El primer sentido que entra en juego es la vista. El vino primero se mira… como se mira la
expresión de un rostro. Se mueve la copa para que la luz arranque diferentes matices, por
reflexión y por refracción. Sólo por eso, el resto de los sentidos se despiertan, se interesan, se
estimulan y hacen sus primeras predicciones. Antes de que una persona hable por primera vez,
ya nos imaginamos su voz. Antes de llevarnos la copa a la nariz ya hacemos inevitables apuestas
sobre el olor, el tacto, el juego de sabores… Después el vino se huele. Y, con el olor, parte de las
predicciones se confirman, pero otras fallan, leve o bruscamente, y entonces surge la sorpresa,
una sorpresa esencial que dispara nuevas predicciones sobre, por ejemplo, el tacto, cuando los
labios rompen el menisco del borde del líquido para mojarse en él. Primero se asimila la
temperatura, luego la aspereza o sedosidad (…)
La aproximación del vino también se parece a la disposición para escuchar música. Interesa un
delicado desequilibrio entre lo predecible y lo imprevisible. El exceso de lo uno o de lo otro
puede dejar al cerebro sin función relevante que cumplir. Si la predicción es trivial el cerebro se
aburre y se ofende. Le puede ocurrir a un melómano con una canción infantil, demasiado tonal y
demasiado redundante. Ocurre cuando el primer contacto con un tinto desenmascara su
simplicidad y precipita el primer sorbo directamente en un primer trago, sin matices ni
preámbulos. Si la predicción es imposible, entonces el cerebro se sobresalta y se frustra.
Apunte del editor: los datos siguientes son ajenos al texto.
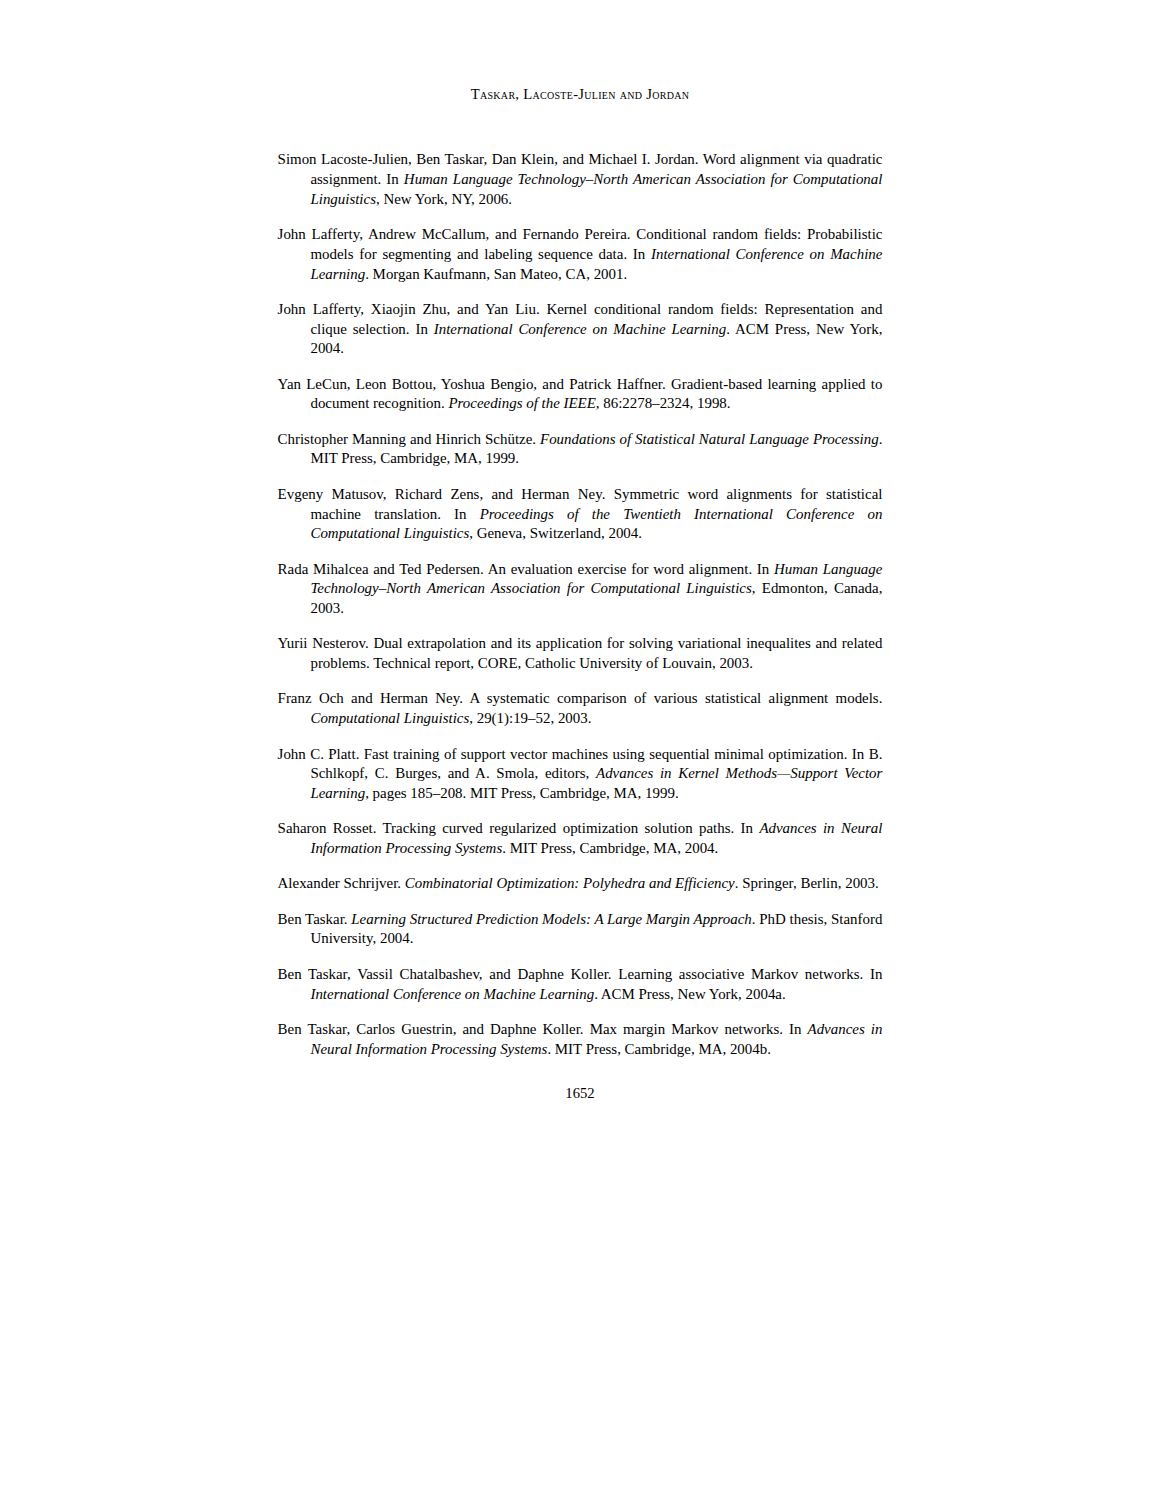Taskar, Lacoste-Julien and Jordan
Simon Lacoste-Julien, Ben Taskar, Dan Klein, and Michael I. Jordan. Word alignment via quadratic assignment. In Human Language Technology–North American Association for Computational Linguistics, New York, NY, 2006.
John Lafferty, Andrew McCallum, and Fernando Pereira. Conditional random fields: Probabilistic models for segmenting and labeling sequence data. In International Conference on Machine Learning. Morgan Kaufmann, San Mateo, CA, 2001.
John Lafferty, Xiaojin Zhu, and Yan Liu. Kernel conditional random fields: Representation and clique selection. In International Conference on Machine Learning. ACM Press, New York, 2004.
Yan LeCun, Leon Bottou, Yoshua Bengio, and Patrick Haffner. Gradient-based learning applied to document recognition. Proceedings of the IEEE, 86:2278–2324, 1998.
Christopher Manning and Hinrich Schütze. Foundations of Statistical Natural Language Processing. MIT Press, Cambridge, MA, 1999.
Evgeny Matusov, Richard Zens, and Herman Ney. Symmetric word alignments for statistical machine translation. In Proceedings of the Twentieth International Conference on Computational Linguistics, Geneva, Switzerland, 2004.
Rada Mihalcea and Ted Pedersen. An evaluation exercise for word alignment. In Human Language Technology–North American Association for Computational Linguistics, Edmonton, Canada, 2003.
Yurii Nesterov. Dual extrapolation and its application for solving variational inequalites and related problems. Technical report, CORE, Catholic University of Louvain, 2003.
Franz Och and Herman Ney. A systematic comparison of various statistical alignment models. Computational Linguistics, 29(1):19–52, 2003.
John C. Platt. Fast training of support vector machines using sequential minimal optimization. In B. Schlkopf, C. Burges, and A. Smola, editors, Advances in Kernel Methods—Support Vector Learning, pages 185–208. MIT Press, Cambridge, MA, 1999.
Saharon Rosset. Tracking curved regularized optimization solution paths. In Advances in Neural Information Processing Systems. MIT Press, Cambridge, MA, 2004.
Alexander Schrijver. Combinatorial Optimization: Polyhedra and Efficiency. Springer, Berlin, 2003.
Ben Taskar. Learning Structured Prediction Models: A Large Margin Approach. PhD thesis, Stanford University, 2004.
Ben Taskar, Vassil Chatalbashev, and Daphne Koller. Learning associative Markov networks. In International Conference on Machine Learning. ACM Press, New York, 2004a.
Ben Taskar, Carlos Guestrin, and Daphne Koller. Max margin Markov networks. In Advances in Neural Information Processing Systems. MIT Press, Cambridge, MA, 2004b.
1652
Le
puede ocurrir a un melómano con la música dodecafónica o aleatoria. No hay nada más
desagradable y violento que tener toda la percepción dispuesta y afinada para recibir un sabor
en la gama de los amargos y verse invadido a traición por un sabor dulce, aunque se trate del
mismísimo néctar de los dioses.
Y así llega la hora de la verdad, el momento en el que dejamos entrar un sorbo para que se
desparrame a sus anchas entre unas papilas, se diría que en estado prehistérico por la
expectación adelantada por los otros cuatro sentidos. Todavía no hemos soltado la mano que
estrechamos en la nuestra, todavía miramos la mirada de quien nos mira, todavía suenan las
voces de la primera cortesía… y ya empieza la conversación. Con el intercambio de las primeras
preguntas y respuestas, salta una confirmación por aquí, algo que corregir por allí, una sorpresa,
una decepción… Es un primer sorbo de vino convergen, por fin, dos complejidades colosales
nacidas quizás en un mismo lejano día: la una con un rayo de sol en pos del planeta Tierra, la
otra con un frenético espermatozoide en pos de un óvulo maduro. La colisión improbable de
estos dos milagros resulta en un milagro aún más peligroso. Es entonces cuando ocurre la
explosión en cadena. El universo físico del vino entra en deflagración simultánea con el universo
fisiológico de todos los sentidos a la vez, el resultado de ésta en deflagración con el universo
psicológico y el resultado de ésta en deflagración con toda la cultura acumulada hasta entonces
y con la capacidad de investigación de quien sostiene la copa, o de quienes se estrechan la
mano. Así es como algunos primeros sorbos se ganan un puesto vitalicio en la memoria.